The Elbert Files: Iowa's 'Thunderbolt Governor'
Friday, May 16, 2014 6:00 AM
I was walking east on Grand Avenue on a warm day last week when I saw my old friend K.C. headed toward me.
I had a fleeting thought that I might avoid him if I ducked down Terrace Road, but before I reached the corner, he saw me and picked up his pace.
“Isn’t state government something,” he said as he approached. Before I could answer, he launched into a monologue.
“It’s like watching a Laurel and Hardy movie,” he said. “You never know what kind of high jinks is coming next. In fact, somebody ought to make a movie. They could call it “The Thunderbolt Governor.” Kind of like Bill Bryson’s book about growing up in Des Moines, only it’s about an aging governor who keeps getting hit by lightning.
“I love the way the hush money scandal, which wasn’t much of anything, has mushroomed into a dome full of bickering politicians.
“First there were allegations that oodles of money was being paid to Democrats who were being fired from state jobs so that Gov. Thunderbolt could hire more Republicans.
“When that proved not to be true, it didn’t matter because Thunderbolt had already taken the bait and fired one of his top lieutenants.
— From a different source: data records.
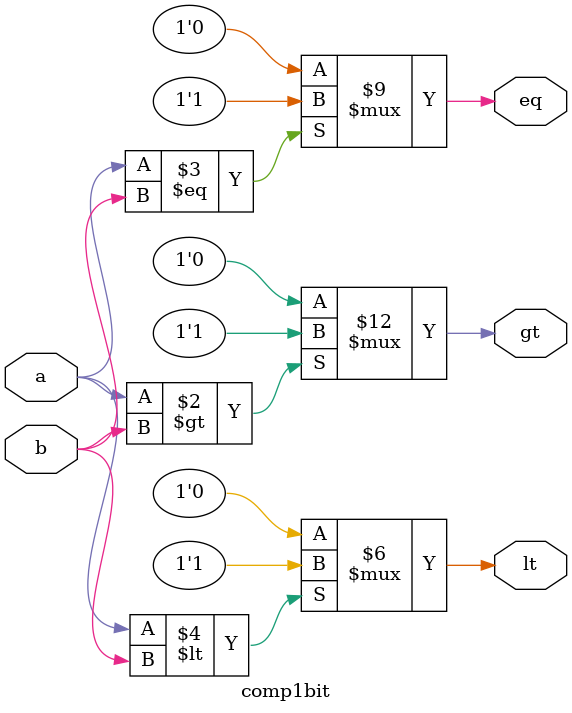
<source format=v>
module comp1bit(a,b,gt,eq,lt);
input a,b;
output reg gt,eq,lt;
always @ (*) begin
gt=0;
eq=0;
lt=0;
if(a>b)gt=1;
if(a==b) eq=1;
if(a<b) lt=1;
end 
endmodule

</source>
“Normally, that might have worked,” K.C. said. “But in this case it backfired because Thunderbolt had already gotten rid of too many others. He’d pushed out the head of public safety because the guy couldn’t keep the highway patrol from complaining about having to drive the governor around the state at warp speed.
“And there was the natural resources chief who resigned after being accused of sexual harassment.
“Then, there was the way Thunderbolt handled the girls’ home, where they were locking children up in isolation cells. He appointed a blue-ribbon commission, but instead of following its advice, he closed the home. I still can’t figure out that one.
“Plus, Gov. Thunderbolt has Mike Gartner reminding him every month about how many jobs he has failed to create and the half million dollars he’s spent on legal fees trying to get rid of the workers’ comp director, whose only fault seems to be that he’s gay.
“Don’t you just love it?” K.C. said.
“You can’t make this stuff up,” I agreed.
“Now, the hush money scandal has expanded to include the state universities, where you actually do have some significant amounts of money and people with big enough egos that something significant is sure to shake out eventually,” K.C. said.
“And don’t forget the blacklists of ex-employees who are supposedly barred from future state jobs. The bickering between Democrats and Republicans on that one alone is worth the price of admission.
“The blacklists have Republicans demanding disclosure and Democrats lining up with union bosses to oppose it. Funny how disclosure is always a good idea until it’s your people who are asked to do it,” he said.
“My favorite was a couple of weeks ago when Doug Gross weighed in against his former boss and Thunderbolt told him to butt out,” K.C. said.
“That’s quite a plateful of problems,” I said. “Do you think any of this is going to matter in November?“
“Not really,” K.C. said. “Do you remember 1978 and all the scandals Bob Ray was facing that year?”
“I covered a couple involving the National Guard and the liquor department,” I said.
“How did that work out for Ray?” K.C. asked.
“I believe that was the year Jerry Fitzgerald was the Democratic nominee,” I said.
“Yup,” K.C. said. “Ray beat him by 17 points.”